• [WORK ORDER]: Print every line exactly as it appears in the material below.

• [DATA PROVIDED]:
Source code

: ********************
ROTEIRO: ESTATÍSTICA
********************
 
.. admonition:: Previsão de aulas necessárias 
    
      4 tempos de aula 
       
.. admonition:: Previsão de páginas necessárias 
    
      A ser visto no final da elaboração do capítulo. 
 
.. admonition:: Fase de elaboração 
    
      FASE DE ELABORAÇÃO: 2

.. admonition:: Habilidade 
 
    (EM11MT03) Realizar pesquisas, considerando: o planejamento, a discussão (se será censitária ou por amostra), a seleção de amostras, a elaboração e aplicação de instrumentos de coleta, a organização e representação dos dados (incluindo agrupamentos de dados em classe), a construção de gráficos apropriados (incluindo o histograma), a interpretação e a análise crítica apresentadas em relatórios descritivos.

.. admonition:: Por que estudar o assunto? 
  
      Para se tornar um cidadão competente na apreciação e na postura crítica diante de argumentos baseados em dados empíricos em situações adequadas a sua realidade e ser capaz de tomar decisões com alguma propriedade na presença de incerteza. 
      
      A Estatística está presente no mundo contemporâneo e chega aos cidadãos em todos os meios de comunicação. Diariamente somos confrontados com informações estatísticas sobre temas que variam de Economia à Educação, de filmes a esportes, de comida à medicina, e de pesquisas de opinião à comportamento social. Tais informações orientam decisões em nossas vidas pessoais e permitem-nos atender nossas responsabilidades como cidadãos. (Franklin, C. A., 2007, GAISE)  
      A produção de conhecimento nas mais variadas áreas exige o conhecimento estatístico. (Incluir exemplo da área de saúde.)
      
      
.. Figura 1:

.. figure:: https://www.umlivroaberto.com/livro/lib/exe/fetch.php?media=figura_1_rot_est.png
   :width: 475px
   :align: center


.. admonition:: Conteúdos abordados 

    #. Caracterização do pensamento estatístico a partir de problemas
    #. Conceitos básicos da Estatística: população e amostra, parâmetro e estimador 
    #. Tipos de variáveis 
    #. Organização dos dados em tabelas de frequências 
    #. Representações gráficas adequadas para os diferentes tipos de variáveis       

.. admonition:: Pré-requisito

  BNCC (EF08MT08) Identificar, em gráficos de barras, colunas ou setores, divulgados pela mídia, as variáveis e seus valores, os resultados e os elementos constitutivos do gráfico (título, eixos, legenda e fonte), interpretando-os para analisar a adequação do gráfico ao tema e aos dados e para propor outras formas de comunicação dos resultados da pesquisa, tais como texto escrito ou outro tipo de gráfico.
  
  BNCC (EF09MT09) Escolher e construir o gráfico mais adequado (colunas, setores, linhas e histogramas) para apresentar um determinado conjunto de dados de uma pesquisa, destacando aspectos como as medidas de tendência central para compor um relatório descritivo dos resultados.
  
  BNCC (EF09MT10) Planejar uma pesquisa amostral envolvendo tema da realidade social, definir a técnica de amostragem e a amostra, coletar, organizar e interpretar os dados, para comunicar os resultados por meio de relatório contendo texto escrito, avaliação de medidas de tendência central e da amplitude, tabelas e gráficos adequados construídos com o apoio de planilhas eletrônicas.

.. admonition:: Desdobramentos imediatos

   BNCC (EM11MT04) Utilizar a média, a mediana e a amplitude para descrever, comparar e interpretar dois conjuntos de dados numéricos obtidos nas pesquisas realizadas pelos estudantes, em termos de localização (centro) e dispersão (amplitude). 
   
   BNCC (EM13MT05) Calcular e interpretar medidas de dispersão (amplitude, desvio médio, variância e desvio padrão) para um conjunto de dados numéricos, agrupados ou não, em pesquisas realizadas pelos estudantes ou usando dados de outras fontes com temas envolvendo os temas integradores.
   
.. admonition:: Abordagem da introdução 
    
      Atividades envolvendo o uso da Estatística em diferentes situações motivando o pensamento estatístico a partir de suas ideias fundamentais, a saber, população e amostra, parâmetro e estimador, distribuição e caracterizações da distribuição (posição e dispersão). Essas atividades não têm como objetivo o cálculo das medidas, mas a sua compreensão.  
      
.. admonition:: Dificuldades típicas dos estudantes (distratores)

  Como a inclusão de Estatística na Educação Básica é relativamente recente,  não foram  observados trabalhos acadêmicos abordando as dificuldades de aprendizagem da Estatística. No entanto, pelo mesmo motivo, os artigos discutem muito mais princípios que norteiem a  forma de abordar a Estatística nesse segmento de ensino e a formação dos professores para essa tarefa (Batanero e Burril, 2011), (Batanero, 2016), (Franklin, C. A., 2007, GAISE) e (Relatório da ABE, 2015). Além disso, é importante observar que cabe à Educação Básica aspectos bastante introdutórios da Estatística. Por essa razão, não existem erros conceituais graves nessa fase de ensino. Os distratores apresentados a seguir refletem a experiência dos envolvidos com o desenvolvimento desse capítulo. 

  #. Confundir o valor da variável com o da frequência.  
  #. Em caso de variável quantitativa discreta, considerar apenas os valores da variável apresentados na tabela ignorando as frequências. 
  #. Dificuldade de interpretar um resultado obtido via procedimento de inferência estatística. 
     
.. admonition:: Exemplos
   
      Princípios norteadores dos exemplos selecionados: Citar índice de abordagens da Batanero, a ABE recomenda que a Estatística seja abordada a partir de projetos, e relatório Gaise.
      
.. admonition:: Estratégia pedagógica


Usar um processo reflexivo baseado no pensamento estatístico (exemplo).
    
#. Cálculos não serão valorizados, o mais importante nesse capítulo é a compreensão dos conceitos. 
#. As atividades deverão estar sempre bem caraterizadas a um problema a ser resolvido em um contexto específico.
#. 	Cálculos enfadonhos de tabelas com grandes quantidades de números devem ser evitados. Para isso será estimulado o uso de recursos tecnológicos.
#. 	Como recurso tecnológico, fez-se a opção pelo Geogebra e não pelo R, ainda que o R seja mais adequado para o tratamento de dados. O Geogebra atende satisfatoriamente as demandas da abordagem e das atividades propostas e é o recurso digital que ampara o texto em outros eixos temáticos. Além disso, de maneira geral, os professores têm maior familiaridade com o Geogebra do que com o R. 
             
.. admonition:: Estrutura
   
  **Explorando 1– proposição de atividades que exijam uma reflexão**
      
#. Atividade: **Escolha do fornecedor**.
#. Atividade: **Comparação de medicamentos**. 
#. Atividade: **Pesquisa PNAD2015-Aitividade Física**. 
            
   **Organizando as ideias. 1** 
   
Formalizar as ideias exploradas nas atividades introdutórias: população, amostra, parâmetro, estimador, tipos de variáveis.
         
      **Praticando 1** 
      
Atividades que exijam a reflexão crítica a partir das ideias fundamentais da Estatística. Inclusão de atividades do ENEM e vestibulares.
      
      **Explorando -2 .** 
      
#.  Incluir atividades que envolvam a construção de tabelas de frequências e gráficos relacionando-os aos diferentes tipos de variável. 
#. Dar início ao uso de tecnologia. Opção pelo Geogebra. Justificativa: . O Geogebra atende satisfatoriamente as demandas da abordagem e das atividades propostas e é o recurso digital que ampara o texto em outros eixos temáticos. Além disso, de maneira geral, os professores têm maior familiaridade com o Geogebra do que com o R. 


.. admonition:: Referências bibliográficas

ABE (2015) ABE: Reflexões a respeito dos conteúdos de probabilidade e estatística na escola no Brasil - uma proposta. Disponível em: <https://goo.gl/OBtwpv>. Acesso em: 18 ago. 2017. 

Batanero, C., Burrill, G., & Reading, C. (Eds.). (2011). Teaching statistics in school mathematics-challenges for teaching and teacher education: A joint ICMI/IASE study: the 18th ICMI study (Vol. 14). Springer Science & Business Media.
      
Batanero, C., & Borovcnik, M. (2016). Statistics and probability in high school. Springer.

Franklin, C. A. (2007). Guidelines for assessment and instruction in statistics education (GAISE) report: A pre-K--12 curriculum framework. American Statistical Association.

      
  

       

• [REPLY TO THE TASK]:
Source code

: ********************
ROTEIRO: ESTATÍSTICA
********************
 
.. admonition:: Previsão de aulas necessárias 
    
      4 tempos de aula 
       
.. admonition:: Previsão de páginas necessárias 
    
      A ser visto no final da elaboração do capítulo. 
 
.. admonition:: Fase de elaboração 
    
      FASE DE ELABORAÇÃO: 2

.. admonition:: Habilidade 
 
    (EM11MT03) Realizar pesquisas, considerando: o planejamento, a discussão (se será censitária ou por amostra), a seleção de amostras, a elaboração e aplicação de instrumentos de coleta, a organização e representação dos dados (incluindo agrupamentos de dados em classe), a construção de gráficos apropriados (incluindo o histograma), a interpretação e a análise crítica apresentadas em relatórios descritivos.

.. admonition:: Por que estudar o assunto? 
  
      Para se tornar um cidadão competente na apreciação e na postura crítica diante de argumentos baseados em dados empíricos em situações adequadas a sua realidade e ser capaz de tomar decisões com alguma propriedade na presença de incerteza. 
      
      A Estatística está presente no mundo contemporâneo e chega aos cidadãos em todos os meios de comunicação. Diariamente somos confrontados com informações estatísticas sobre temas que variam de Economia à Educação, de filmes a esportes, de comida à medicina, e de pesquisas de opinião à comportamento social. Tais informações orientam decisões em nossas vidas pessoais e permitem-nos atender nossas responsabilidades como cidadãos. (Franklin, C. A., 2007, GAISE)  
      A produção de conhecimento nas mais variadas áreas exige o conhecimento estatístico. (Incluir exemplo da área de saúde.)
      
      
.. Figura 1:

.. figure:: https://www.umlivroaberto.com/livro/lib/exe/fetch.php?media=figura_1_rot_est.png
   :width: 475px
   :align: center


.. admonition:: Conteúdos abordados 

    #. Caracterização do pensamento estatístico a partir de problemas
    #. Conceitos básicos da Estatística: população e amostra, parâmetro e estimador 
    #. Tipos de variáveis 
    #. Organização dos dados em tabelas de frequências 
    #. Representações gráficas adequadas para os diferentes tipos de variáveis       

.. admonition:: Pré-requisito

  BNCC (EF08MT08) Identificar, em gráficos de barras, colunas ou setores, divulgados pela mídia, as variáveis e seus valores, os resultados e os elementos constitutivos do gráfico (título, eixos, legenda e fonte), interpretando-os para analisar a adequação do gráfico ao tema e aos dados e para propor outras formas de comunicação dos resultados da pesquisa, tais como texto escrito ou outro tipo de gráfico.
  
  BNCC (EF09MT09) Escolher e construir o gráfico mais adequado (colunas, setores, linhas e histogramas) para apresentar um determinado conjunto de dados de uma pesquisa, destacando aspectos como as medidas de tendência central para compor um relatório descritivo dos resultados.
  
  BNCC (EF09MT10) Planejar uma pesquisa amostral envolvendo tema da realidade social, definir a técnica de amostragem e a amostra, coletar, organizar e interpretar os dados, para comunicar os resultados por meio de relatório contendo texto escrito, avaliação de medidas de tendência central e da amplitude, tabelas e gráficos adequados construídos com o apoio de planilhas eletrônicas.

.. admonition:: Desdobramentos imediatos

   BNCC (EM11MT04) Utilizar a média, a mediana e a amplitude para descrever, comparar e interpretar dois conjuntos de dados numéricos obtidos nas pesquisas realizadas pelos estudantes, em termos de localização (centro) e dispersão (amplitude). 
   
   BNCC (EM13MT05) Calcular e interpretar medidas de dispersão (amplitude, desvio médio, variância e desvio padrão) para um conjunto de dados numéricos, agrupados ou não, em pesquisas realizadas pelos estudantes ou usando dados de outras fontes com temas envolvendo os temas integradores.
   
.. admonition:: Abordagem da introdução 
    
      Atividades envolvendo o uso da Estatística em diferentes situações motivando o pensamento estatístico a partir de suas ideias fundamentais, a saber, população e amostra, parâmetro e estimador, distribuição e caracterizações da distribuição (posição e dispersão). Essas atividades não têm como objetivo o cálculo das medidas, mas a sua compreensão.  
      
.. admonition:: Dificuldades típicas dos estudantes (distratores)

  Como a inclusão de Estatística na Educação Básica é relativamente recente,  não foram  observados trabalhos acadêmicos abordando as dificuldades de aprendizagem da Estatística. No entanto, pelo mesmo motivo, os artigos discutem muito mais princípios que norteiem a  forma de abordar a Estatística nesse segmento de ensino e a formação dos professores para essa tarefa (Batanero e Burril, 2011), (Batanero, 2016), (Franklin, C. A., 2007, GAISE) e (Relatório da ABE, 2015). Além disso, é importante observar que cabe à Educação Básica aspectos bastante introdutórios da Estatística. Por essa razão, não existem erros conceituais graves nessa fase de ensino. Os distratores apresentados a seguir refletem a experiência dos envolvidos com o desenvolvimento desse capítulo. 

  #. Confundir o valor da variável com o da frequência.  
  #. Em caso de variável quantitativa discreta, considerar apenas os valores da variável apresentados na tabela ignorando as frequências. 
  #. Dificuldade de interpretar um resultado obtido via procedimento de inferência estatística. 
     
.. admonition:: Exemplos
   
      Princípios norteadores dos exemplos selecionados: Citar índice de abordagens da Batanero, a ABE recomenda que a Estatística seja abordada a partir de projetos, e relatório Gaise.
      
.. admonition:: Estratégia pedagógica


Usar um processo reflexivo baseado no pensamento estatístico (exemplo).
    
#. Cálculos não serão valorizados, o mais importante nesse capítulo é a compreensão dos conceitos. 
#. As atividades deverão estar sempre bem caraterizadas a um problema a ser resolvido em um contexto específico.
#. 	Cálculos enfadonhos de tabelas com grandes quantidades de números devem ser evitados. Para isso será estimulado o uso de recursos tecnológicos.
#. 	Como recurso tecnológico, fez-se a opção pelo Geogebra e não pelo R, ainda que o R seja mais adequado para o tratamento de dados. O Geogebra atende satisfatoriamente as demandas da abordagem e das atividades propostas e é o recurso digital que ampara o texto em outros eixos temáticos. Além disso, de maneira geral, os professores têm maior familiaridade com o Geogebra do que com o R. 
             
.. admonition:: Estrutura
   
  **Explorando 1– proposição de atividades que exijam uma reflexão**
      
#. Atividade: **Escolha do fornecedor**.
#. Atividade: **Comparação de medicamentos**. 
#. Atividade: **Pesquisa PNAD2015-Aitividade Física**. 
            
   **Organizando as ideias. 1** 
   
Formalizar as ideias exploradas nas atividades introdutórias: população, amostra, parâmetro, estimador, tipos de variáveis.
         
      **Praticando 1** 
      
Atividades que exijam a reflexão crítica a partir das ideias fundamentais da Estatística. Inclusão de atividades do ENEM e vestibulares.
      
      **Explorando -2 .** 
      
#.  Incluir atividades que envolvam a construção de tabelas de frequências e gráficos relacionando-os aos diferentes tipos de variável. 
#. Dar início ao uso de tecnologia. Opção pelo Geogebra. Justificativa: . O Geogebra atende satisfatoriamente as demandas da abordagem e das atividades propostas e é o recurso digital que ampara o texto em outros eixos temáticos. Além disso, de maneira geral, os professores têm maior familiaridade com o Geogebra do que com o R. 


.. admonition:: Referências bibliográficas

ABE (2015) ABE: Reflexões a respeito dos conteúdos de probabilidade e estatística na escola no Brasil - uma proposta. Disponível em: <https://goo.gl/OBtwpv>. Acesso em: 18 ago. 2017. 

Batanero, C., Burrill, G., & Reading, C. (Eds.). (2011). Teaching statistics in school mathematics-challenges for teaching and teacher education: A joint ICMI/IASE study: the 18th ICMI study (Vol. 14). Springer Science & Business Media.
      
Batanero, C., & Borovcnik, M. (2016). Statistics and probability in high school. Springer.

Franklin, C. A. (2007). Guidelines for assessment and instruction in statistics education (GAISE) report: A pre-K--12 curriculum framework. American Statistical Association.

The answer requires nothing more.